Comment les repères sociaux influencent-ils les interactions humain-robots ?

Une étude du département d’ingénierie industrielle de l’université de Tel Aviv, présentée lors du rendez-vous annuel 2015 de la Human Factor and Ergonomics Society à Los Angeles, s’est intéressée à l’importance des repères sociaux lors de l’évaluation du rôle de la confiance dans une interaction humain-robot. Cette étude s’inscrit dans une ligne de développement de la robotique qui tend à utiliser des robots lors d’évènements civils tendus afin de minimiser les contacts entre personnes et le danger auquel s’expose le personnel de maintien de la paix.

Selon l’étude, la confiance, à côté des considérations culturelles et des qualités physiques, est l’un des facteurs essentiels pour garantir l’efficacité des robots dédiés au maintien de l’ordre. De plus, selon Joachim Meyer, « les interactions entre les machines et les personnes doivent suivre des règles de comportement similaires aux règles suivies lors d’une interaction humain-humain. Les robots ne sont pas considérés comme des innovations technologiques sans cervelle; mais au contraire sont considérés comme des agents possédant des intentions. »

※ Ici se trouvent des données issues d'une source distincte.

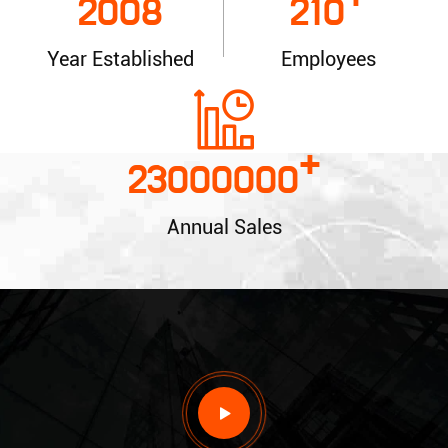
+
2008
210
Year Established
Employees
+
23000000
Annual Sales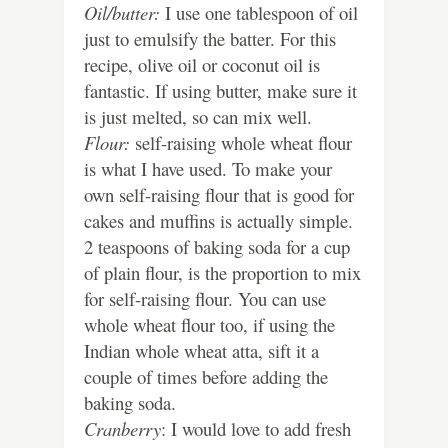
Oil/butter:
I use one tablespoon of oil
just to emulsify the batter. For this
recipe, olive oil or coconut oil is
fantastic. If using butter, make sure it
is just melted, so can mix well.
Flour:
self-raising whole wheat flour
is what I have used. To make your
own self-raising flour that is good for
cakes and muffins is actually simple.
2 teaspoons of baking soda for a cup
of plain flour, is the proportion to mix
for self-raising flour. You can use
whole wheat flour too, if using the
Indian whole wheat atta, sift it a
couple of times before adding the
baking soda.
Cranberry
: I would love to add fresh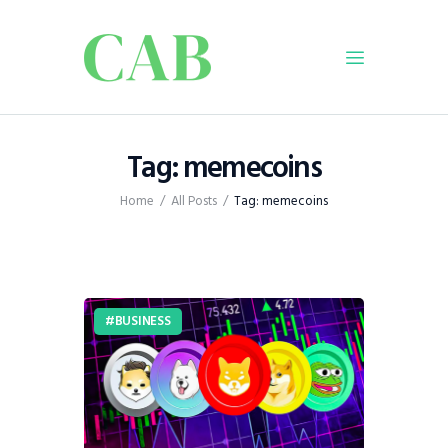
Home
Tag: memecoins
Policy
Home
All Posts
Tag: memecoins
Business
Infrastructure
Education
Dispatch
BUSINESS
Viewpoint
From The Editor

Joachim Meyer et Ohad Inbar, le second responsable de l’étude, ont demandé à 30 personnes d’expliciter leur première impression des interactions d’un robot humanoïde, chargé d’une mission de maintien de l’ordre, avec des individus. Ces interactions se déroulaient en utilisant divers degrés de politesse. Le robot était chargé de contrôler les personnes essayant de pénétrer dans un bâtiment.

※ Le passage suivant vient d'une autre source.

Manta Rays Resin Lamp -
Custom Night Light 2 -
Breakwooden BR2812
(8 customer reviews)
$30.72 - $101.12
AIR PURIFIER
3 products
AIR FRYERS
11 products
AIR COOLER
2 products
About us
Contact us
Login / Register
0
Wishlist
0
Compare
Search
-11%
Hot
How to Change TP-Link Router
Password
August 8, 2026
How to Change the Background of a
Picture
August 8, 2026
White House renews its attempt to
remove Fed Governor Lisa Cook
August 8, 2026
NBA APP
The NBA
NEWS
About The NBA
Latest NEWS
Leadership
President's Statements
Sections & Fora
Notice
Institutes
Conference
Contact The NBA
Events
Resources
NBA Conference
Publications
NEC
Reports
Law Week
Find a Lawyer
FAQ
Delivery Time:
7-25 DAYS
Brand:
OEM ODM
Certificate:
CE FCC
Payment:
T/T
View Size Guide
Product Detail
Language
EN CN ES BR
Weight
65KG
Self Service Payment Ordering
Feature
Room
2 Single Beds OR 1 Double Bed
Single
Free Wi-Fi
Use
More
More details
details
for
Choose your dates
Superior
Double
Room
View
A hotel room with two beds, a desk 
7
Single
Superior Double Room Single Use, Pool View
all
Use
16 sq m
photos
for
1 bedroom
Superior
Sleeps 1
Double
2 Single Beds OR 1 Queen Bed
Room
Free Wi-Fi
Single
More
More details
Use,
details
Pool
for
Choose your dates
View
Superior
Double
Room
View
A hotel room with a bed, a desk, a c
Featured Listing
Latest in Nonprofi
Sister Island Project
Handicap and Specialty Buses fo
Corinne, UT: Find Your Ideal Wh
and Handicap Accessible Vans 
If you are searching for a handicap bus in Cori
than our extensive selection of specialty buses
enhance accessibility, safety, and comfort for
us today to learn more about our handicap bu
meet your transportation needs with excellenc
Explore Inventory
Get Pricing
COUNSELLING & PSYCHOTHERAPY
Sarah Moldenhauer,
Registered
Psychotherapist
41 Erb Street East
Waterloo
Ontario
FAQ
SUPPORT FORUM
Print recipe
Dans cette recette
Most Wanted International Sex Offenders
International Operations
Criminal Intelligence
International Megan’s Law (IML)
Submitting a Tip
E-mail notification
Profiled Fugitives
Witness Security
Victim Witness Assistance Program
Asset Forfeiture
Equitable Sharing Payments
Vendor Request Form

A la surprise des chercheurs, les résultats ont indiqué que le seul facteur influençant largement l’attitude des participants à l’étude par rapport au robot était le fait de le percevoir comme étant poli ou menaçant. Ni l’âge ni le genre des personnes interagissant avec le robot n’a eu d’impact sur les impressions des participants. Or, les règles sociales communément acceptées suggèrent que les participants devraient préférer une approche « plus douce et polie » par rapport aux personnes âgées ou de sexe féminin. Cela aurait impliqué des notes plus sévères lors des interactions avec ce type de personnes, ce qui n’a pas été le cas.

Comme le déclare Joachim Meyer, « un robot agissant grossièrement face à une vieille dame n’a pas été évalué plus négativement qu’un robot ayant un comportement semblable face à un jeune homme. » Il convient toutefois qu’il est possible que « le comportement grossier du robot » ait pu être « si grossier, qu’il éclipsait toute autre considération ».